WASHINGTON - The Federal Reserve moved Tuesday to protect homebuyers from dubious lending practices, its most sweeping response to a mortgage meltdown that has forced record numbers of people from their homes.

The Fed has been under attack for not doing more to stem the crisis as hundreds of thousands of people lost the roof over their heads. The situation raised the odds the country will fall into recession, unhinged Wall Street, racked up multibillion-dollar losses for financial companies and resulted in political finger-pointing over who was to blame.

The proposed rules, endorsed by the Federal Reserve Board in a 5-0 vote, would crack down on a range of shady lending practices that has burned many of the nation's riskiest "subprime" borrowers, the people with spotty credit or low incomes, who have been hardest hit by the housing and credit debacles. The rules also would curtail misleading ads for many types of mortgages and bolster financial disclosures to borrowers.

"Unfair and deceptive acts and practices hurt not just borrowers and their families, but entire communities, and indeed, the economy as a whole. They have no place in our mortgage system," Fed Chairman Ben Bernanke said. "We want consumers to make decisions about home mortgage options confidently, with assurance that unscrupulous home mortgage practices will not be tolerated."

If ultimately adopted, the plan would apply to new loans made by thousands of lenders of all types, including banks and brokers. It would not cover loans already made.

The proposal would:

•Restrict lenders from penalizing risky borrowers who pay loans off early.

•Require lenders to make sure these borrowers set aside money to pay for taxes and insurance.

•Bar lenders from making loans without proof of a borrower's income.

•Prohibit lenders from engaging in a pattern or practice of lending without considering a borrower's ability to repay a home loan from sources other than the home's value.

The plan disappointed both supporters and opponents of tougher home-lending regulations.

Mortgage lenders worried that the Fed plan was too tough and could crimp customers' choices. "We worry that some of the product restrictions could make it harder for bankers to tailor products for their customers and communities and result in some creditworthy customers not being able to obtain a loan," said Edward Yingling, president of the American Bankers Association.

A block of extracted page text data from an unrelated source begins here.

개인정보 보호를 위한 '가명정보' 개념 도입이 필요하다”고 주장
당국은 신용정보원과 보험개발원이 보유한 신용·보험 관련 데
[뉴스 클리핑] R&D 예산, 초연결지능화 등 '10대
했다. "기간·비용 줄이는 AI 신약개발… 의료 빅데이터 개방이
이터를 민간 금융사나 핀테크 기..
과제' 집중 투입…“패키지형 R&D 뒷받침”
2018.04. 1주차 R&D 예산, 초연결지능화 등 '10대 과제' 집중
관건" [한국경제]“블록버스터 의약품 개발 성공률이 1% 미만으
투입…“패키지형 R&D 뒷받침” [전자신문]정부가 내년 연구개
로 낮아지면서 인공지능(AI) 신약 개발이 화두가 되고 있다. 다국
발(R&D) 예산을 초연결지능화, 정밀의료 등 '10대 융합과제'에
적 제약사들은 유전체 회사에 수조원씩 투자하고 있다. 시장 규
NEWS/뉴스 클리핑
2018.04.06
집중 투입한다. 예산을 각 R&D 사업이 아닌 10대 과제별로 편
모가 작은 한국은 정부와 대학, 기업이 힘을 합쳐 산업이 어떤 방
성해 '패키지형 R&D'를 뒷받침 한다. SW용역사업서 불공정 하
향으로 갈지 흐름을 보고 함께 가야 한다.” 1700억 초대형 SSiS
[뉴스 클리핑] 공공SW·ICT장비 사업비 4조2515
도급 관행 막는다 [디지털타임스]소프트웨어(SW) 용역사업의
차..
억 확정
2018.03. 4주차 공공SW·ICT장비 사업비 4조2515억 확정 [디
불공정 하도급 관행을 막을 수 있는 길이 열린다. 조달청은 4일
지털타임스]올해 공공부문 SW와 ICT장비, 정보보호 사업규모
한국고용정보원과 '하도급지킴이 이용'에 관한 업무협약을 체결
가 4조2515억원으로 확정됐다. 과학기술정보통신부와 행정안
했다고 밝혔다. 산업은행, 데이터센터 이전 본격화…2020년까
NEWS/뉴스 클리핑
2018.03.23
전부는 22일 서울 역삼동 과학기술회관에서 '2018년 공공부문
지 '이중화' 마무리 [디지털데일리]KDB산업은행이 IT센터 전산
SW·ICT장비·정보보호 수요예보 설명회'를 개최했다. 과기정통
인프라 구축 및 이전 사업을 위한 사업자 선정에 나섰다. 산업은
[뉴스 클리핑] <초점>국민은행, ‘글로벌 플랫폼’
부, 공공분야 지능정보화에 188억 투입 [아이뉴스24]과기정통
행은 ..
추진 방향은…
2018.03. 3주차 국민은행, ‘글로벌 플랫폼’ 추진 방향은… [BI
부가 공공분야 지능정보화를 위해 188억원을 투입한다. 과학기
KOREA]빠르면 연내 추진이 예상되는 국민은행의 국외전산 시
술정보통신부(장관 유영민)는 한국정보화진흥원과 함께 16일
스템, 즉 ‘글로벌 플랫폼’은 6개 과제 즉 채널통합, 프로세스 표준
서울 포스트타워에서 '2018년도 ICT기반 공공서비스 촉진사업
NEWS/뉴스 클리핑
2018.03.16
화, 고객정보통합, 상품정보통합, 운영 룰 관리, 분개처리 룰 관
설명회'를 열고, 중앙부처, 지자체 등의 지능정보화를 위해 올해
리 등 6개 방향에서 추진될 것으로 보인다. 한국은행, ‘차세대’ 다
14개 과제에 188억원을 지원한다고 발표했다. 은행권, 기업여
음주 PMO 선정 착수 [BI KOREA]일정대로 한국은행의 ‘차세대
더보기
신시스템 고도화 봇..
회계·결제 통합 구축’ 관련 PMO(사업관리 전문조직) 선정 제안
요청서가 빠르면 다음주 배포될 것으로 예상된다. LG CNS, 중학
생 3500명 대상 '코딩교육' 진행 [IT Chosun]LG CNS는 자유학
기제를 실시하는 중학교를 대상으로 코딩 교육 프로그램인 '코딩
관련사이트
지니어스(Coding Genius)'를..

Consumer groups and Democrats in Congress complained that the proposal doesn't provide sufficiently strong safeguards for borrowers.

For both risky and not-so-risky borrowers, the Fed also proposed:

•Prohibiting certain types of misleading or deceptive advertising for home mortgages. For instance, it would bar using the term "fixed" to describe a rate that is not truly fixed over the life of the entire loan. It also would require that all applicable rates or payments be disclosed in ads with equal prominence as advertised introductory "teaser" rates.

•Require lenders to provide financial disclosures to borrowers early enough for them to use while mortgage shopping. Lenders could not charge fees, except to obtain a credit report, until after the consumer receives the disclosures.

Also, the Fed proposed barring lenders from paying mortgage brokers a fee exceeding the amount the would-be borrower agreed to in advance that the broker would receive.

The Fed also proposed banning certain practices, such as failing to credit a mortgage payment to a borrower's account when the company servicing the mortgage receives it. And it would prohibit a broker or other company from coercing or encouraging an appraiser to misrepresent the value of a home.